Terms of Endearment: it went through a lot of iterations. Rosemary’s Baby with reversed expectations. The twist was Frank or Chris. Chris did a pass on the script. When filming, the mom of the baby in the demon scene freaked out and took her baby away.
Agua Mala: Chris or Vince’s idea to do a bottle episode (for budget reasons) with a sea creature. Chris did a pass on the script. There was a lot of water on the set, impressive.
Rush: first episode he really understood how to build a script for TXF, his favourite. Vince did a pass on the script. Fast kids a metaphor for youth/drugs. The Matrix style included in the way they prepared the episode, bullet time ended up being just slow motion. Fox Standards & Practices concerned with grisly deaths.
Chimera: Jeckyll & Hyde story. Not his favourite, slow, misses the M&S dynamic (GA was unavailable due to all things). Recurring theme of American suburbs in TXF: was not a conscious theme.
Invocation: inspired by Elian Gonzalez story. Frank’s idea that a kid disappears and comes back the same years later, Frank or Chris did a pass on the script. Took reference from creepy kids films like Village of the Damned or The Omen. Chris took a pass on that episode to add in Doggett’s voice. With the new characters, they wanted to build a personal mythology for them.

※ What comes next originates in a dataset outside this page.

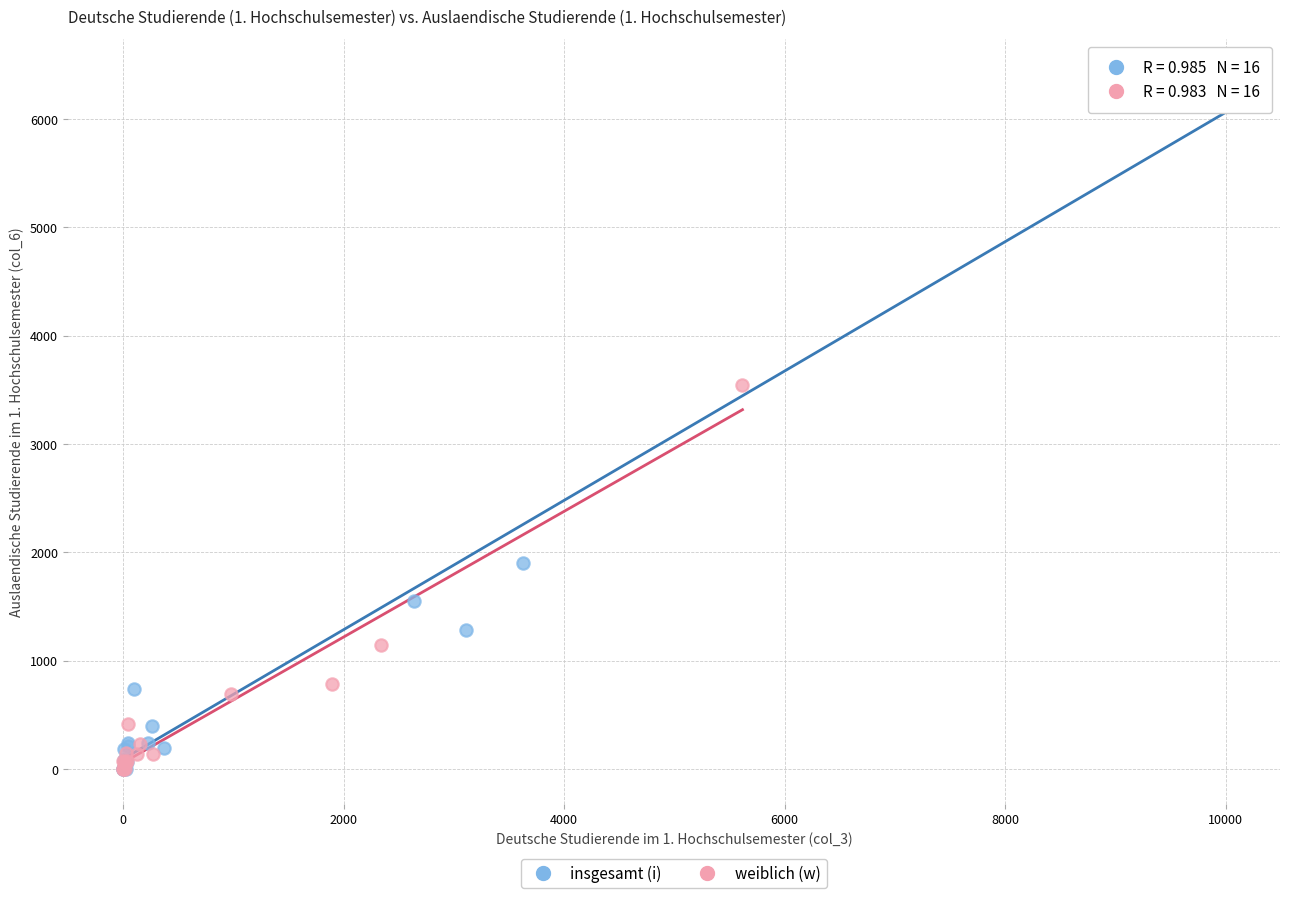

Which series has the largest Y range (max minus min)?

insgesamt (i)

Hellbound: reincarnation, sins returning, to give Reyes character moments. For the slaughterhouse, it turned out it was cheaper to kill pigs than to do fake bodies, that was an unexpected consequence of him writing the script. Easter egg: Manari Meats is a reference to Kim Manners’ real name. Not inspired by Hellraiser. They kept an eye out to revisit Reyes’ spiritual side in scripts.

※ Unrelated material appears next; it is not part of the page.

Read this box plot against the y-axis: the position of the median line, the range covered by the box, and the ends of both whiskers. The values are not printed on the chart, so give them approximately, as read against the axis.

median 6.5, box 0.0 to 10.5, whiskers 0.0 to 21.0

Release: he was working on a story about Doggett and his brother, John was working on a story about Doggett and his kid, they ended up combining them into one. He is fond of this one. He has a DVD of Mark Snow’s score. A supernatural resolution to Doggett’s son’s murder would have been too much, they wanted something that was emotionally satisfying. Unsure about the fan theory that Brad Follmer was involved in the murder.
It was very hard to find ideas, he understood why they were cancelled at s9.
Revival: it’s tough, you can tell they didn’t have the same schedule & budget as previously.
Jeff Bell, Greg Walker, Steven Maeda and him are a tight group, they get together often.
Favourites: Home, Bad Blood, Jose Chung, Tunguska/Terma.
Why TXF endured: DD & GA casting; Chris & Frank very disciplined, quality control, ambitious, committed people they hired to the vision, the feeling that everything mattered.